Malaysian authorities have broken up an illegal online gambling operation that bombarded potential customers with come-hither text messages.
On Wednesday, the Sun Daily reported that police in Malaysia’s capital Kuala Lumpur had arrested five individuals in connection with an illegal online casino that authorities claim was making profits of RM3.3m (US$794k) per month. The raid followed a tipoff from the public, presumably a disgruntled customer.
Kuala Lumpur police chief Commissioner Datuk Seri Mazlan Lazim told local media that the operators of this gambling ring employed a GSM SMS blasting device to send “hundreds of thousands” of text messages promoting the online casino to random phone numbers in Malaysia and China.
The Commissioner said the ring had been in operation for about a year, working out of an apartment that served as their ‘customer service department.’ The suspects were responsible for instructing customers who responded to the text messages on the details of opening an account and depositing cash.

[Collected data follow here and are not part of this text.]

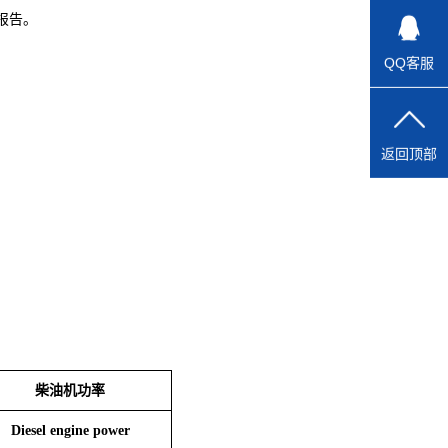
报告。
QQ客服
。
返回顶部
柴油机功率
Diesel engine power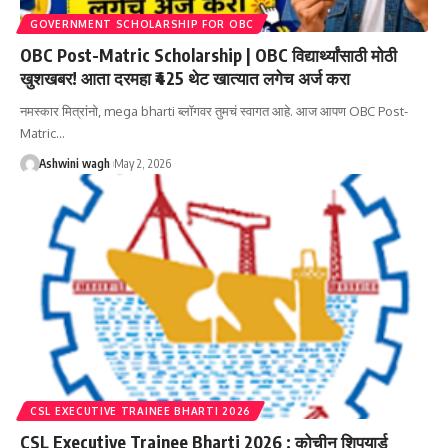
GOVERNMENT SCHOLARSHIP FOR OBC
OBC Post-Matric Scholarship | OBC विद्यार्थ्यांसाठी मोठी
खुशखबर! आता दरमहा ₹425 थेट खात्यात लगेच अर्ज करा
नमस्कार मित्रांनो, mega bharti ब्लॉगवर तुमचं स्वागत आहे. आज आपण OBC Post-
Matric…
Ashwini wagh
May 2, 2026
CSL EXECUTIVE TRAINEE BHARTI 2026
CSL Executive Trainee Bharti 2026 : कोचीन शिपयार्ड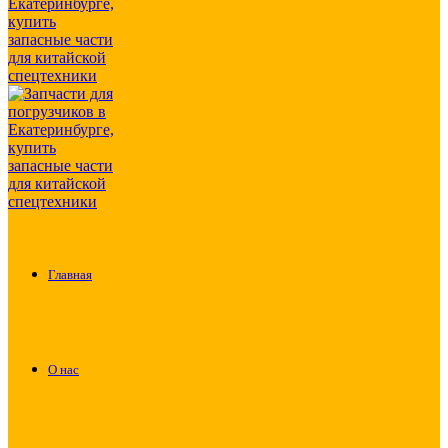
Главная
О нас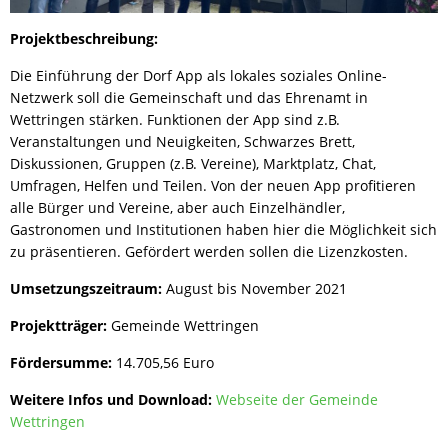
Projektbeschreibung:
Die Einführung der Dorf App als lokales soziales Online-
Netzwerk soll die Gemeinschaft und das Ehrenamt in
Wettringen stärken. Funktionen der App sind z.B.
Veranstaltungen und Neuigkeiten, Schwarzes Brett,
Diskussionen, Gruppen (z.B. Vereine), Marktplatz, Chat,
Umfragen, Helfen und Teilen. Von der neuen App profitieren
alle Bürger und Vereine, aber auch Einzelhändler,
Gastronomen und Institutionen haben hier die Möglichkeit sich
zu präsentieren. Gefördert werden sollen die Lizenzkosten.
Umsetzungszeitraum:
August bis November 2021
Projektträger:
Gemeinde Wettringen
Fördersumme:
14.705,56 Euro
Weitere Infos und Download:
Webseite der Gemeinde
Wettringen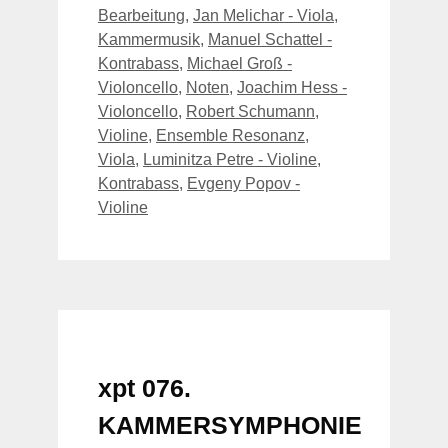
Bearbeitung
,
Jan Melichar - Viola
,
Kammermusik
,
Manuel Schattel -
Kontrabass
,
Michael Groß -
Violoncello
,
Noten
,
Joachim Hess -
Violoncello
,
Robert Schumann
,
Violine
,
Ensemble Resonanz
,
Viola
,
Luminitza Petre - Violine
,
Kontrabass
,
Evgeny Popov -
Violine
xpt 076.
KAMMERSYMPHONIE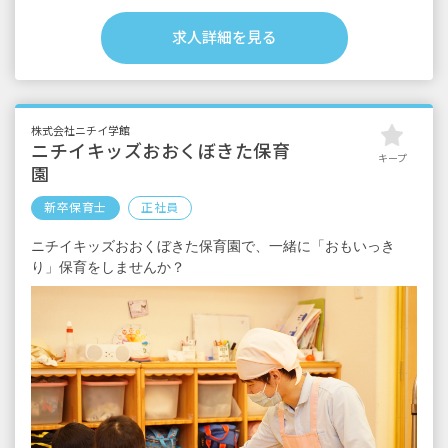
＜別途支給手当＞
■交通費支給 月上限50,000円
求人詳細を見る
■早朝手当 （開園～8時）
■夜間手当 （18時～閉園）
■時間外手当
■昇給（年1回）
株式会社ニチイ学館
■賞与年3回（6月／12月／3月）2024年実績：
ニチイキッズおおくぼきた保育
キープ
全国平均 1,095,625円
園
※3月分は、処遇改善加算一時金支給です
※経験・能力・会社業績によります
新卒保育士
正社員
※評価期間中に基準に満たす勤務実績がない
ニチイキッズおおくぼきた保育園で、一緒に「おもいっき
等の事情がある場合は支給額が0円になります
り」保育をしませんか？
※試用期間3カ月／同条件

Investigations of the computers and mobile phones seized during the raid indicated that the ring had “over 20,000″ clients from whom they reportedly received deposits of over RM120k ($28,900) per day. The ring used Chinese bank accounts for both accepting deposits and paying out winnings.
The actual gambling took place via an unspecified website, the operator of which the police are eager to apprehend. The police are also investigating how the ring obtained the phone data they used to spam potential customers.
Malaysia has never looked favorably on online gambling, and has had particular difficulty with sites that promote themselves via text messages. A couple years ago, the Malaysian Communications and Multimedia Commission embarked on a wholesale purge of mobile phone numbers linked to illegal gambling promotions.
Ironically, the SMS promotion scheme only ramped up after the Malaysian government began crowing about its success in stamping out illegal online gambling websites, proving yet again, that when puritans close a door, technology opens a window.